Beata Maciejewska z Lewicy z niecierpliwością czeka aż istotnej zmianie ulegnie taryfikator mandów, a kierowcy za przekroczenie prędkości będą musieli znacznie głębiej sięgać do kieszeni. W związku z tym, że sprawa w ostatnim czasie ucichła, choć wcześniej była wręcz hucznie zapowiadana, postanowiła wystosować oficjalne zapytanie.
Kierowcy w Polsce od 16 lat płacą obecną wysokość mandatów. Choć wartość pieniądza przez tyle lat uległa znaczącej zmianie, to jednak zmianie wciąż nie uległ taryfikator mandatów. Dla większości kierowców mandat 500 zł nie stanowi żadnego kłopotu, jeżeli chodzi o jego zapłacenie. A co gorsza, nie stanowi żadnego hamulca w zapędach na drodze.
MSWiA odpowiedziało posłance na zapytanie, w kwestii zmian.
”Należy podkreślić, że bezpieczeństwo obywateli uczestniczących w ruchu drogowym jest jednym z priorytetowych obszarów działania MSWiA oraz policji.

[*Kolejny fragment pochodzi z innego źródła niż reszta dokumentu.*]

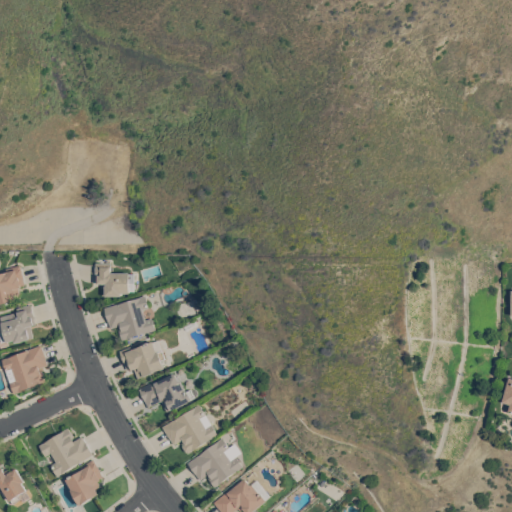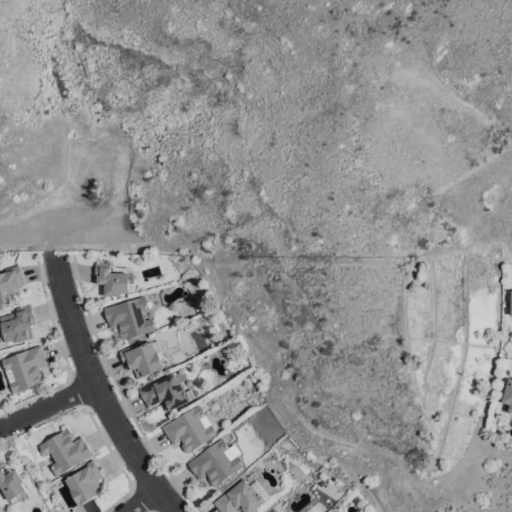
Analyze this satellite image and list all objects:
building: (111, 279)
building: (114, 279)
building: (10, 283)
building: (11, 283)
building: (510, 300)
building: (511, 302)
building: (130, 316)
building: (128, 317)
building: (15, 324)
building: (17, 324)
building: (190, 325)
building: (144, 357)
building: (141, 358)
building: (24, 367)
building: (25, 368)
road: (96, 389)
building: (164, 391)
building: (166, 392)
building: (508, 393)
building: (508, 393)
road: (46, 404)
building: (189, 428)
building: (190, 429)
building: (64, 450)
building: (66, 450)
building: (215, 461)
building: (215, 463)
building: (86, 481)
building: (84, 482)
building: (12, 483)
building: (13, 484)
building: (243, 497)
building: (240, 498)
road: (140, 499)
building: (272, 510)
building: (274, 510)
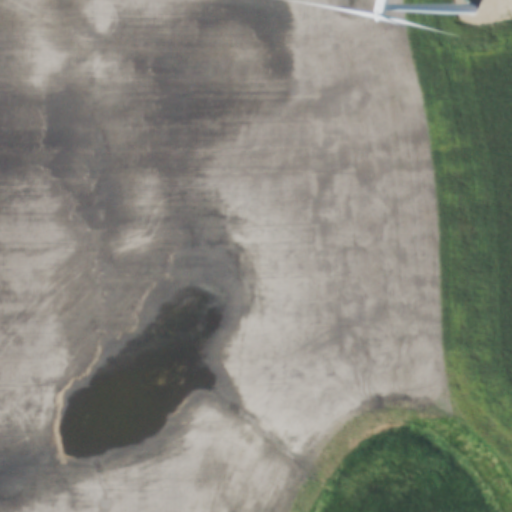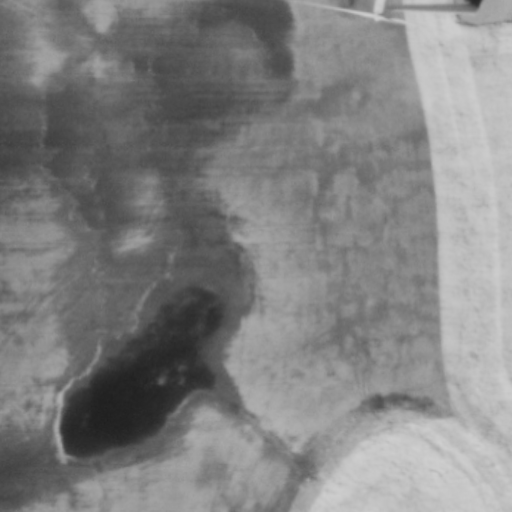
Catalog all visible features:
wind turbine: (471, 6)
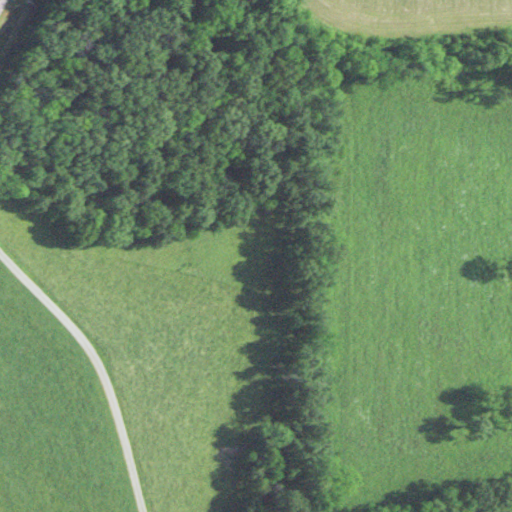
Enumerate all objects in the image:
road: (92, 372)
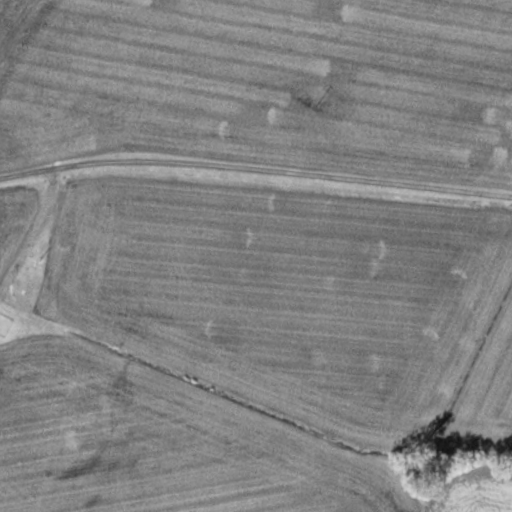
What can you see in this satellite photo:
road: (256, 167)
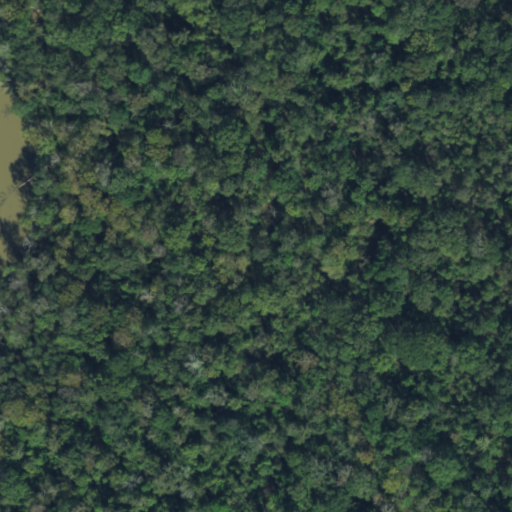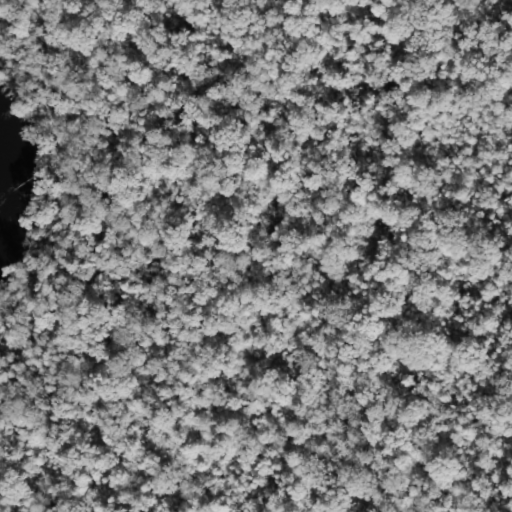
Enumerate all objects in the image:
road: (221, 256)
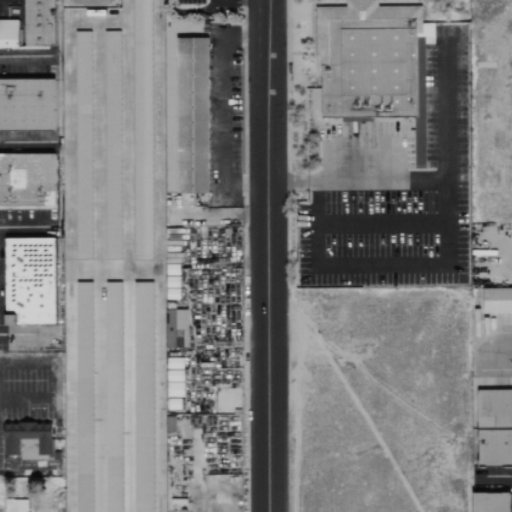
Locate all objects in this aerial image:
road: (169, 3)
parking lot: (6, 7)
road: (193, 12)
building: (36, 22)
building: (39, 22)
building: (8, 33)
building: (9, 33)
road: (29, 56)
building: (365, 61)
building: (373, 63)
building: (422, 92)
building: (26, 104)
building: (28, 104)
road: (222, 109)
building: (191, 115)
building: (192, 115)
building: (142, 130)
building: (83, 145)
building: (112, 146)
building: (27, 179)
building: (28, 180)
road: (383, 182)
road: (274, 183)
parking lot: (394, 190)
road: (384, 223)
road: (264, 256)
building: (115, 264)
road: (446, 266)
building: (29, 280)
building: (28, 282)
building: (497, 299)
building: (497, 300)
building: (175, 326)
parking lot: (497, 350)
road: (483, 353)
building: (174, 377)
road: (53, 378)
building: (84, 397)
building: (113, 397)
building: (142, 397)
building: (494, 406)
building: (495, 428)
building: (30, 439)
building: (27, 440)
building: (494, 446)
building: (491, 501)
building: (491, 502)
building: (15, 505)
building: (17, 505)
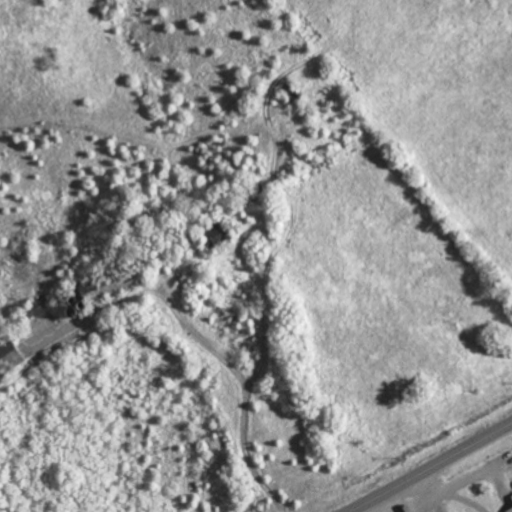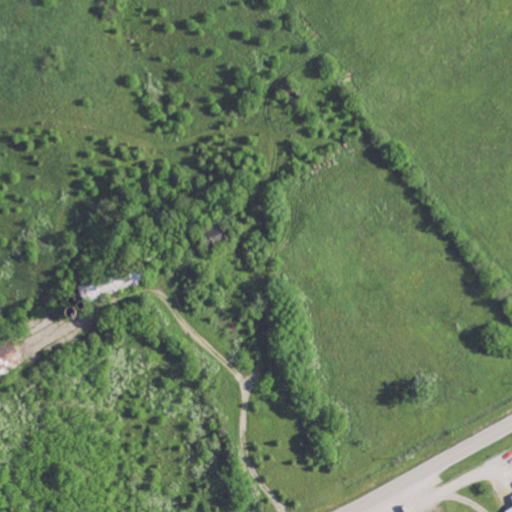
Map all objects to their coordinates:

Dlatego też zostały podjęte prace w zakresie systemowych zmian regulacji dotyczących ruchu drogowego, w tym odnoszących się do tzw. taryfikatora wysokości grzywien nakładanych w postępowaniu mandatowym za poszczególne wykroczenia drogowe. Aktualnie te oraz inne rozważane propozycje zmian w przepisach prawa są poddawane szerokim analizom” – czytamy w odpowiedzi.
Jak widać odpowiedź była tak szeroko wymijająca, że posłanka oraz społeczeństwo wciąż tak naprawdę nie wiedzą nic.
Premier zapowiadał zmiany
Mateusz Morawiecki jeszcze kilka tygodni temu informował o zmianach, które mają wejść w życie
- pieszy ma mieć pierwszeństwo jeszcze przed wejściem na przejście;
- prawo jazdy będzie można stracić za przekroczenie prędkości o ponad 50 km/h poza terenem zabudowanym. Teraz policja może zabrać uprawnienia do kierowania pojazdami tylko kierowcom, którzy jechali za szybko w terenie zabudowanym;
- zniknie nocne ograniczenie prędkości do 60 km/h. Aktualnie w godzinach nocnych (od 23 do 5 rano) dopuszczalna prędkość w mieście wynosi 60 km/h. Ograniczenie prędkości zostanie ujednolicone bez względu na porę dnia – zawsze będziemy jeździć 50 km/h.